PROBLEM DETAILS: Please reproduce the rows below word for word, from the line containing "right ankle: (214, 419, 7)" through the end of the rows, and leave the pictures out of your answer.

====

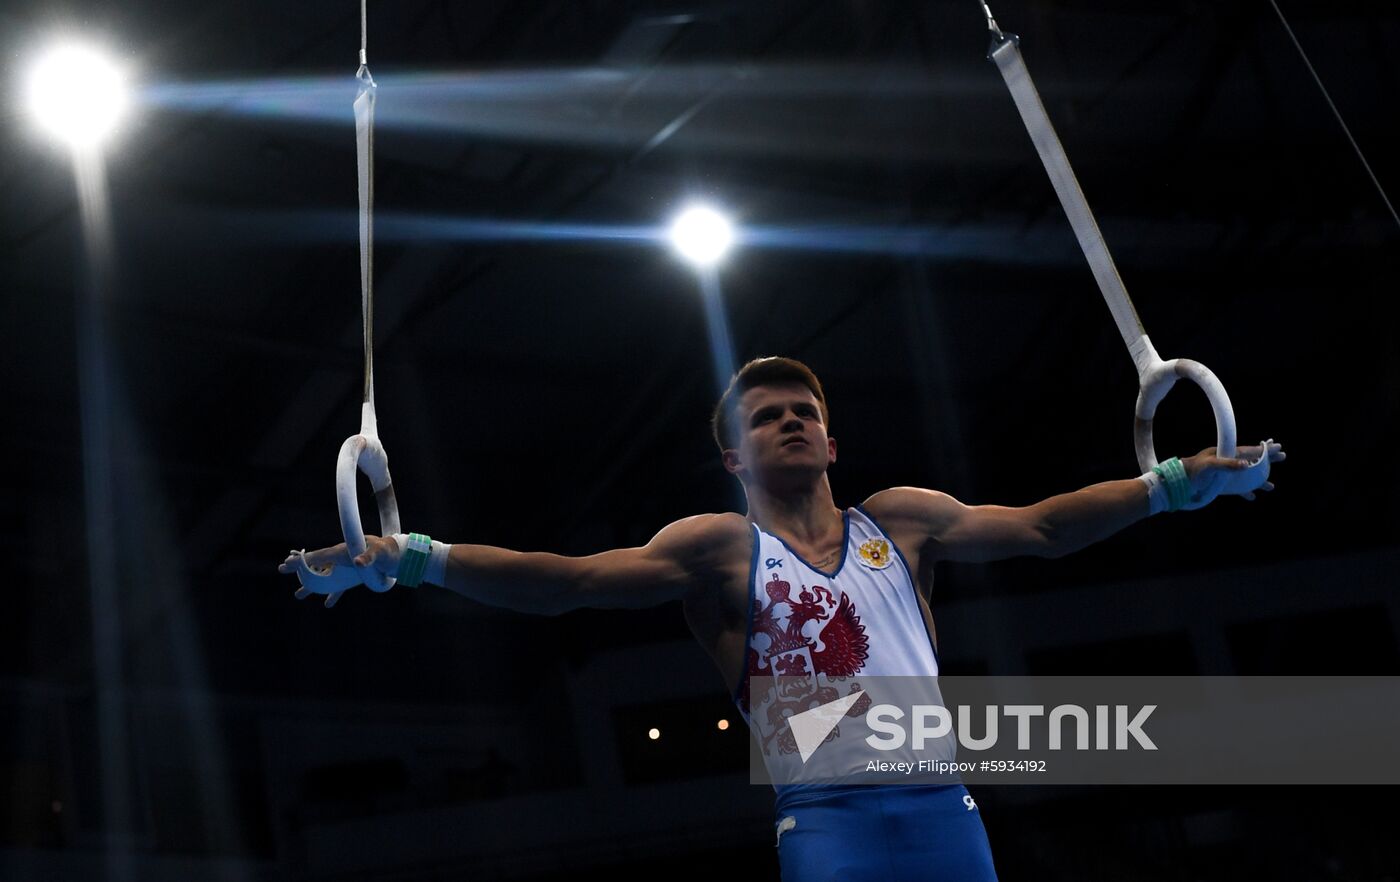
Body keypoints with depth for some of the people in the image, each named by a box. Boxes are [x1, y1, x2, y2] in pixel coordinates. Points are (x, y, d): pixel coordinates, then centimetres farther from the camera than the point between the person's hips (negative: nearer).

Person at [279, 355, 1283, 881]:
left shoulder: (900, 519, 15)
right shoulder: (718, 547, 7)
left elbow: (1039, 526, 15)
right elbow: (566, 580, 0)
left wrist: (1176, 483, 8)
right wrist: (415, 557, -9)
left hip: (941, 801, 3)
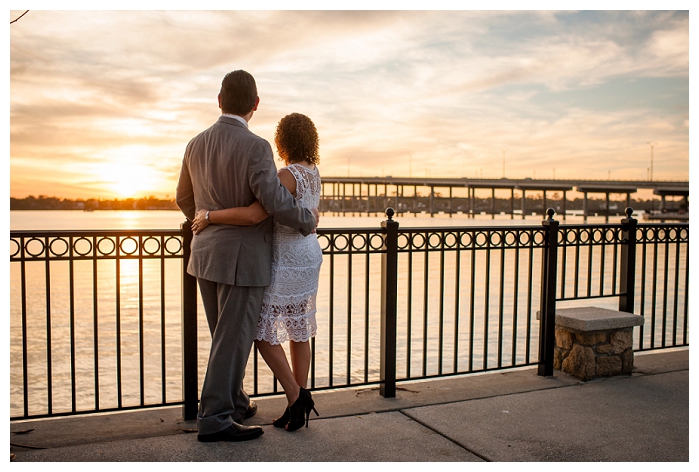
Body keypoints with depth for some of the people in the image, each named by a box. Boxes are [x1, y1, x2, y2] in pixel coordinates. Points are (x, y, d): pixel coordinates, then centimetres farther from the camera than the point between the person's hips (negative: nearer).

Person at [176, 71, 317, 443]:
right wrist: (307, 221, -6)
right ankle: (214, 419, 7)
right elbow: (276, 202, -25)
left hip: (206, 254, 8)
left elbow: (185, 199, 17)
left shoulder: (196, 145, 6)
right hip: (242, 259, -8)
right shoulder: (255, 147, -18)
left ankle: (234, 403, 32)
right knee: (233, 340, 1)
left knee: (228, 337, 19)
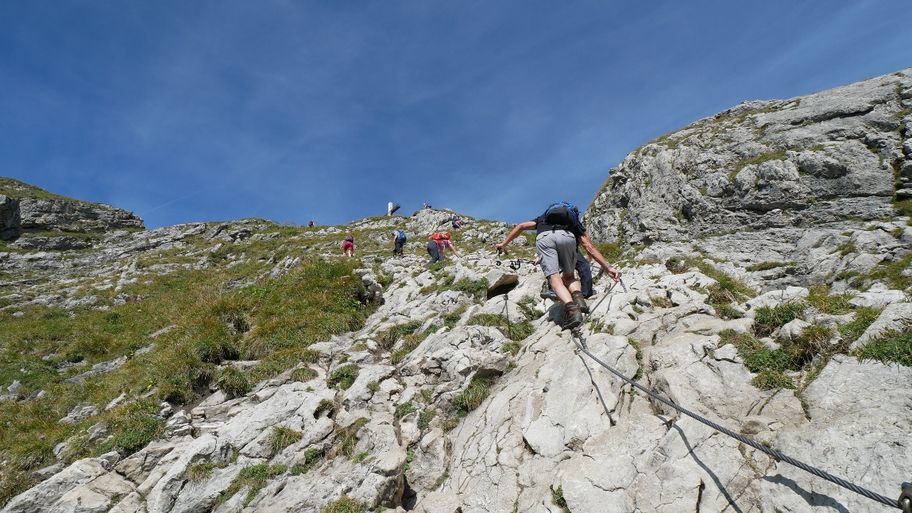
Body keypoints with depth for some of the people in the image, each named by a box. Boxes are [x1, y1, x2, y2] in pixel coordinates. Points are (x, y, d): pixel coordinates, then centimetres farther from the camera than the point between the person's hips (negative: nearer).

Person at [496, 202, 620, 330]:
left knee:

====

EXERCISE RESPONSE:
right ankle: (214, 419, 7)
right elbow: (276, 202, -25)
left hip: (206, 254, 8)
left elbow: (185, 199, 17)
left shoulder: (196, 145, 6)
right hip: (242, 259, -8)
right shoulder: (255, 147, -18)
left ankle: (234, 403, 32)
right knee: (233, 340, 1)
left knee: (228, 337, 19)
Body keypoints with depth for some of the people in the image, each named by a box. Boxes are [x1, y1, x2, y2] in pixel coordinates. Points are (x, y, d): pixel coordinates, then centimetres farther from the camera than the point between the person's hips (negative: nearer).

Person at [496, 202, 620, 330]:
left knee:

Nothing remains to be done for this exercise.